Christine Kraus, a physicist at SNOLAB, explained, “This discovery uses the natural abundance of carbon-13 within the experiment’s liquid scintillator to measure a specific, rare interaction.” She noted that this finding represents the lowest energy observation of neutrino interactions with carbon-13 nuclei to date and provides the first direct cross-section measurement for this nuclear reaction leading to nitrogen-13.
Neutrinos are among the most abundant particles in the universe, produced during energetic events like supernova explosions and stellar fusion. They are characterized by their lack of electric charge and nearly negligible mass, which allows them to pass through matter almost undetected. Hundreds of billions of neutrinos stream through the human body every second, earning them the nickname “ghost particles.”
Despite their abundance, detecting neutrinos is challenging due to cosmic rays and background radiation obscuring their faint signals at the Earth’s surface. To address this, neutrino detectors are often situated deep underground, where the Earth’s crust shields them from interference. Within SNOLAB’s 2-kilometer (1.24-mile) depth, the SNO+ detector captures these elusive interactions.
Under the leadership of Gulliver Milton from the University of Oxford, the research team analyzed data collected between May 4, 2022, and June 29, 2023. They searched for a specific signal indicating neutrino interactions with carbon-13 within the scintillator fluid. When a solar electron neutrino strikes a carbon-13 nucleus, it triggers a reaction that produces an electron and transforms the nucleus into nitrogen-13.

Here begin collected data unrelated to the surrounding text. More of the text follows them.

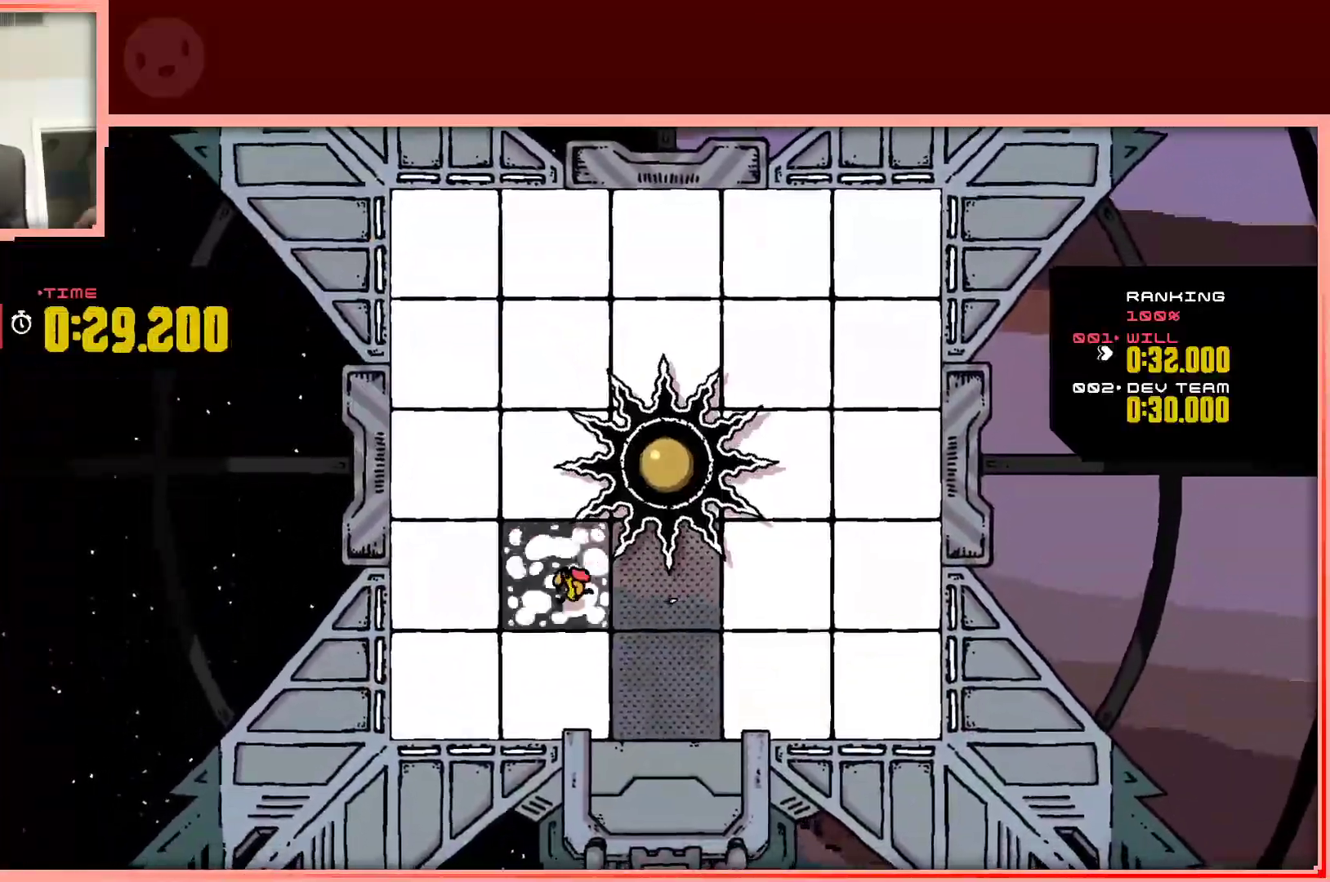
{"keys": ["down", "right"], "events": [[283, "down", "down"], [417, "left", "up"], [417, "right", "down"]]}
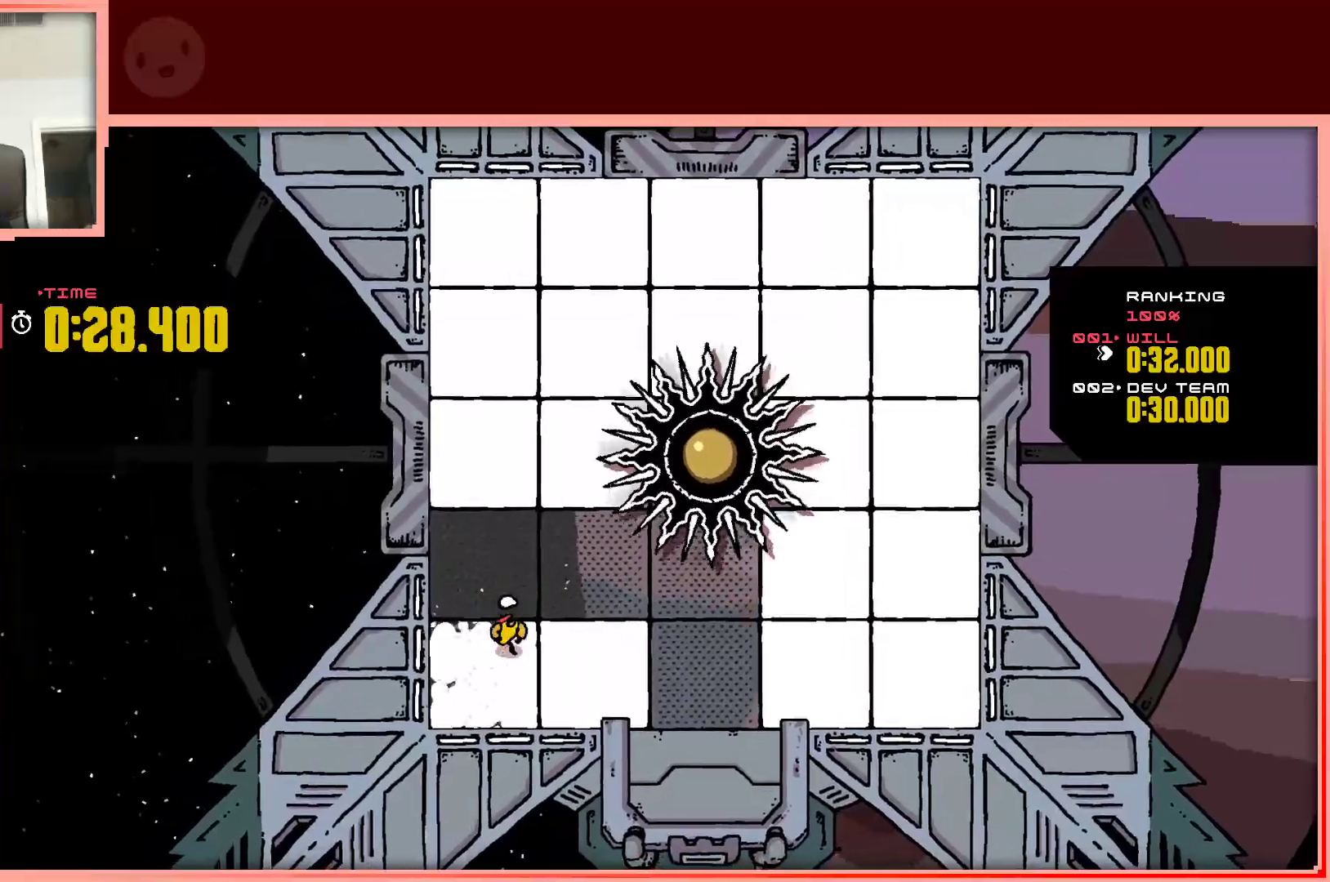
{"keys": ["right"], "events": [[250, "down", "up"]]}
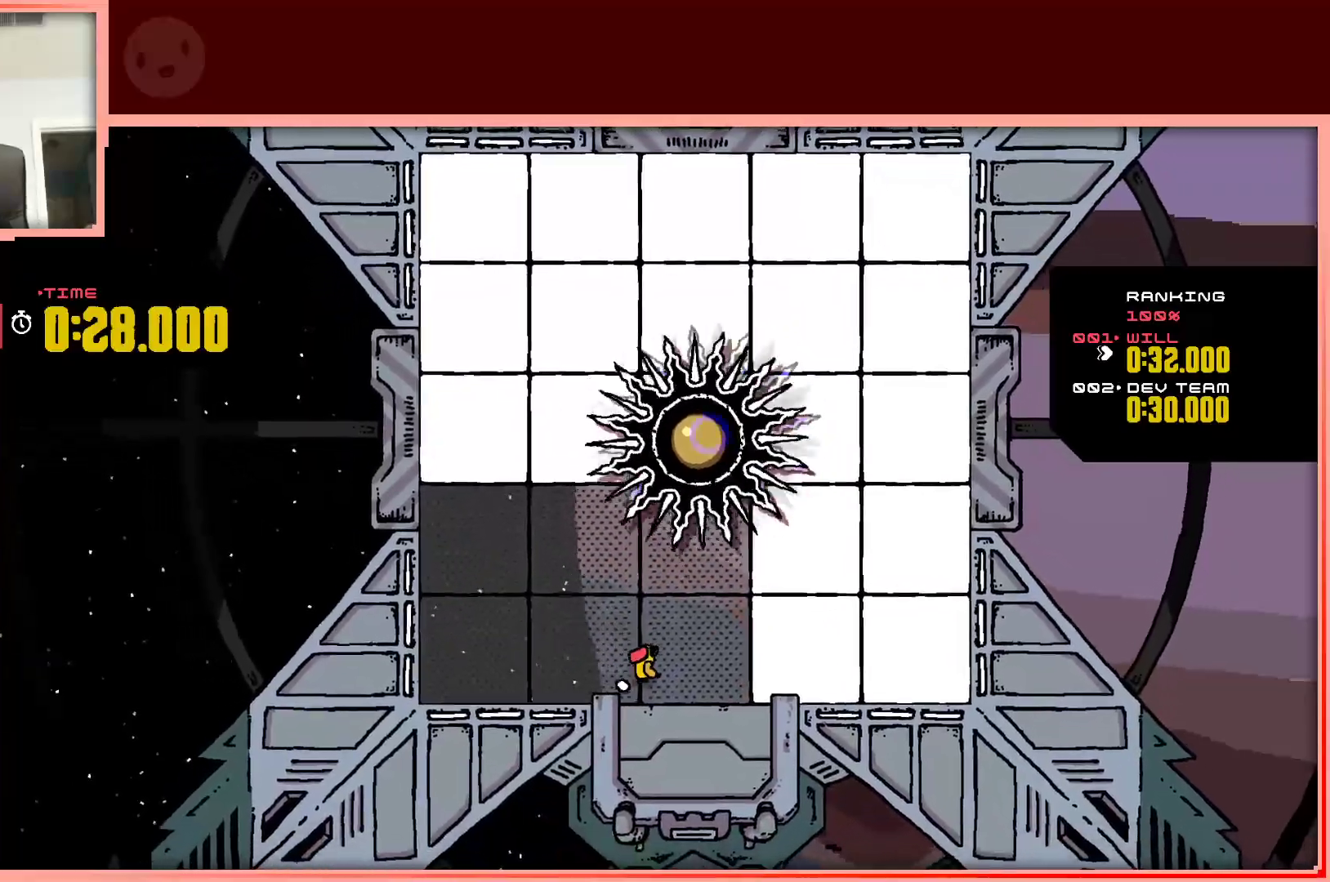
{"keys": ["right", "up"], "events": [[400, "up", "down"]]}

The nitrogen-13 isotope, which is radioactive with a half-life of just 10 minutes, subsequently decays, emitting a positron. Researchers identified a characteristic two-step flash, known as a delayed coincidence, where they observed an electron followed by a positron approximately 10 minutes later. From their analysis of 231 days of observation data, they identified 60 candidate events, estimating around 5.6 neutrino-driven carbon-nitrogen transmutations. This closely aligns with their expected count of 4.7 events.

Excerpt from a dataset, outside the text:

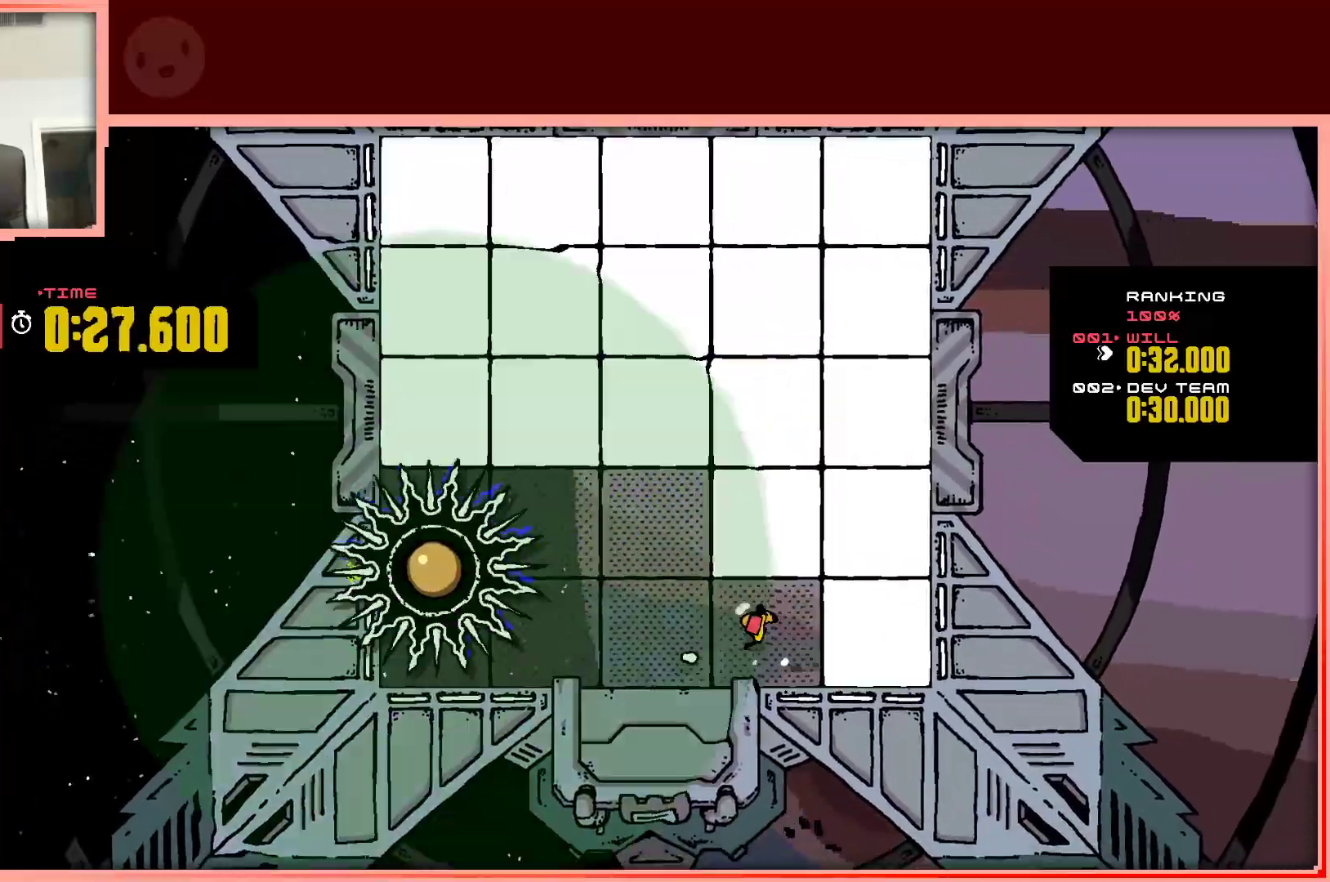
{"keys": ["right"], "events": [[50, "up", "up"], [283, "up", "down"], [467, "up", "up"]]}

Milton remarked, “Capturing this interaction is an extraordinary achievement. Despite the rarity of the carbon isotope, we were able to observe its interaction with neutrinos, which were born in the Sun’s core and travelled vast distances to reach our detector.”
The implications of this discovery are substantial. It not only confirms theoretical predictions but also provides a new measurement of the probability for this specific low-energy neutrino-carbon interaction. This sets a benchmark for future studies in nuclear physics.
The research team emphasized that solar neutrinos have been a subject of fascination for many years. The earlier experiments conducted by their predecessors, known as SNO, contributed to the 2015 Nobel Prize in Physics. Physicist Steven Biller from the University of Oxford stated, “It is remarkable that our understanding of neutrinos from the Sun has advanced so much that we can now use them for the first time as a ‘test beam’ to study other kinds of rare atomic reactions.”
This important research has been published in the journal Physical Review Letters, marking a significant milestone in the study of neutrinos and their interactions.